═══ Data in this exercise ═══

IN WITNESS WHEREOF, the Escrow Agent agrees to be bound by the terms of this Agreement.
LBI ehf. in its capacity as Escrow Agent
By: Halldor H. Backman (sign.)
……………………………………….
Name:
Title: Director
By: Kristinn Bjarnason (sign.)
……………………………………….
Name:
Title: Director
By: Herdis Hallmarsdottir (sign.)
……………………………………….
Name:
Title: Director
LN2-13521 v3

═══
═══ Data in this exercise ═══

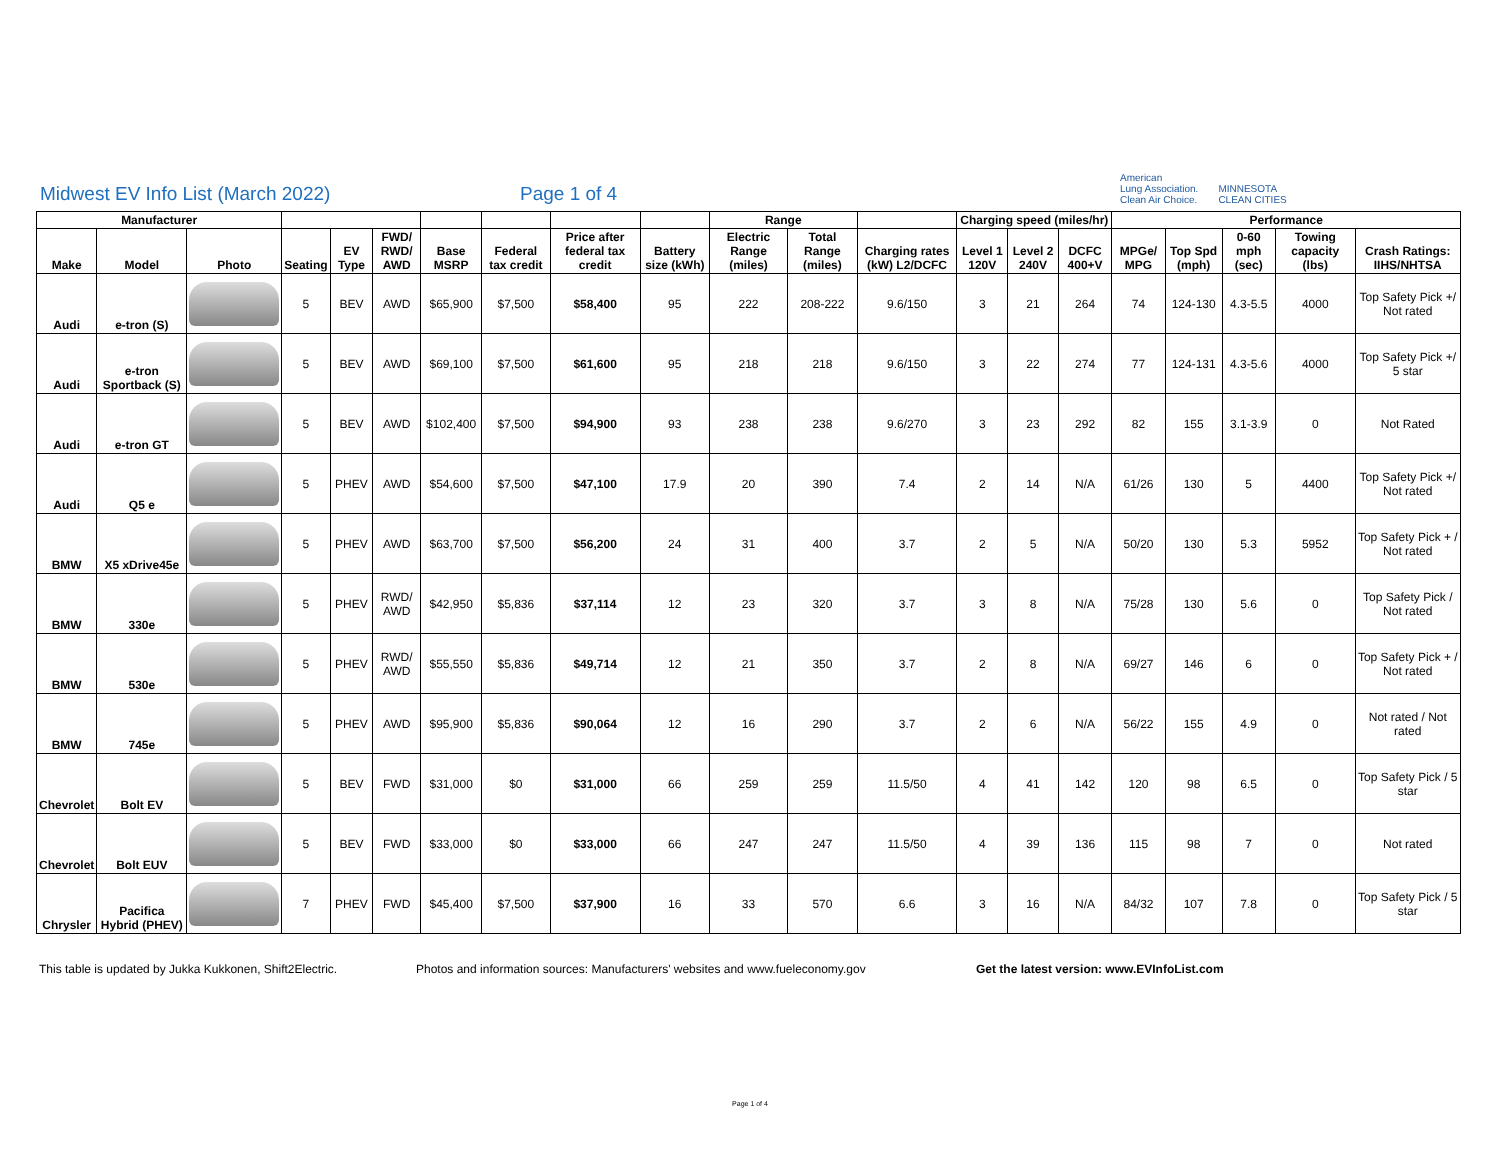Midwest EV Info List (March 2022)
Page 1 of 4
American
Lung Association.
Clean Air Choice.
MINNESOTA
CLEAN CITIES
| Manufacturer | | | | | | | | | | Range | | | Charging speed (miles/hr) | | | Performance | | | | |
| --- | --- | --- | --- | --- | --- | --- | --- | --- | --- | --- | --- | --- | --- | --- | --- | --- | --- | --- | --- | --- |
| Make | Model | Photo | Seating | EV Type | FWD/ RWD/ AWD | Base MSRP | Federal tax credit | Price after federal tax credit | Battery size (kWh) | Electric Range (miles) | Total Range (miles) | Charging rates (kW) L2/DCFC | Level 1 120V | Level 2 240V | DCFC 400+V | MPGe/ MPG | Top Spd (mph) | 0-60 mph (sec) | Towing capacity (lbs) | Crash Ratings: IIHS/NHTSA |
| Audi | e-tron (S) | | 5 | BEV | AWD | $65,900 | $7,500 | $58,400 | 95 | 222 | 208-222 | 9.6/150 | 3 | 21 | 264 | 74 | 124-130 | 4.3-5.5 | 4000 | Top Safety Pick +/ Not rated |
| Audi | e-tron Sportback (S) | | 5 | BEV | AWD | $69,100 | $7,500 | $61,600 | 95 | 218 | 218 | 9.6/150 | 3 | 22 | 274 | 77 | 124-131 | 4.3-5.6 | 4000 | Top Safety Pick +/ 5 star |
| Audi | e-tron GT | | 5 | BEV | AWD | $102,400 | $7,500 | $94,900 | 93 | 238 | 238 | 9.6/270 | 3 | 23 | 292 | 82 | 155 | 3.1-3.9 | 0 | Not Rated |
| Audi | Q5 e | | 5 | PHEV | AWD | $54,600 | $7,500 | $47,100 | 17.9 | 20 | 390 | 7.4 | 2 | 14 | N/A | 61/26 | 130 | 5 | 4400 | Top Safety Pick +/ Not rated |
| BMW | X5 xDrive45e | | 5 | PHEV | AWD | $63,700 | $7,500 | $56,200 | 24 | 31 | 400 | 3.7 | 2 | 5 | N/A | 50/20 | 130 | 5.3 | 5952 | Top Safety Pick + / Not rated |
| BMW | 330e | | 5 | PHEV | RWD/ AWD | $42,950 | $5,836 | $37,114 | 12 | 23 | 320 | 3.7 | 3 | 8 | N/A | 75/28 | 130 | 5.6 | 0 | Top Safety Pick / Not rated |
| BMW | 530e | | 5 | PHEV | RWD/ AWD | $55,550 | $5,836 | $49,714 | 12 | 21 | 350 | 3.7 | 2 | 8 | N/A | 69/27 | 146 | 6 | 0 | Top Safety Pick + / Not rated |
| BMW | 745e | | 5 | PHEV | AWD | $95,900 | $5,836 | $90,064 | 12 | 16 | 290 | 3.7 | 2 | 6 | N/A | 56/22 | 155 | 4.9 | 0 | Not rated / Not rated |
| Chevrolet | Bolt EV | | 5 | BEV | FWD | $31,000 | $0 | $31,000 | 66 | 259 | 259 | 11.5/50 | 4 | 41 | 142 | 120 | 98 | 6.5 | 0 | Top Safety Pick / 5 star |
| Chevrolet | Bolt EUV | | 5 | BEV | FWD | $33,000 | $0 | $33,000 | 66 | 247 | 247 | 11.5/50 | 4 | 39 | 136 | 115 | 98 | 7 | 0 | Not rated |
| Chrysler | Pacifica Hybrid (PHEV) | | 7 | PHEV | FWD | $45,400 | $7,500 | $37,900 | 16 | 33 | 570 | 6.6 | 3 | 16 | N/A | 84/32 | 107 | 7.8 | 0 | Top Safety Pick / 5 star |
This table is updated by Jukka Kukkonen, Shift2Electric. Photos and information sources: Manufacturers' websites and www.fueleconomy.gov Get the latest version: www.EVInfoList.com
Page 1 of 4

═══
═══ Data in this exercise ═══

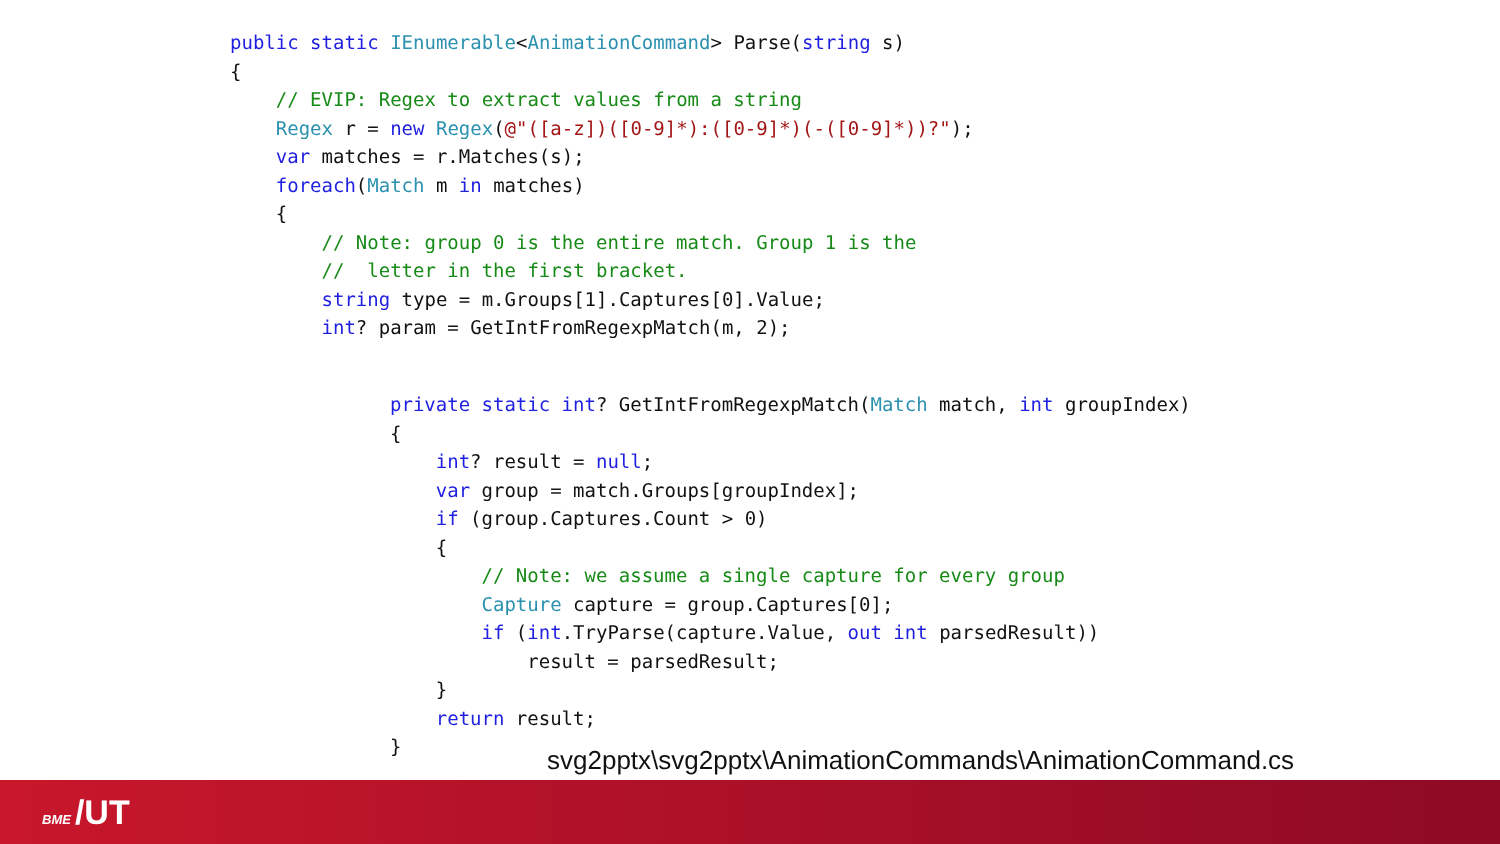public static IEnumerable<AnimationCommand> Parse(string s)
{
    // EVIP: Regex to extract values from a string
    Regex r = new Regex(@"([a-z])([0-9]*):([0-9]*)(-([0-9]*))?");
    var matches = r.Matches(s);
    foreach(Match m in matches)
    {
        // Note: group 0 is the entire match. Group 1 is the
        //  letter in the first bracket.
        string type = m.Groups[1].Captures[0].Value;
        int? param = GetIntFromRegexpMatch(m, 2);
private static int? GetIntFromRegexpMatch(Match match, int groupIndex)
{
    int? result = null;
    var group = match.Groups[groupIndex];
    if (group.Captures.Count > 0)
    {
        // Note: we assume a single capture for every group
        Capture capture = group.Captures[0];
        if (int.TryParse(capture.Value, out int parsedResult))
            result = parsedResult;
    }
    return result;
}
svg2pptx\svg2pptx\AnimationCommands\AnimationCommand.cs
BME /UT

═══

How many of the lines above include the word "star"? Only the number should be given.

3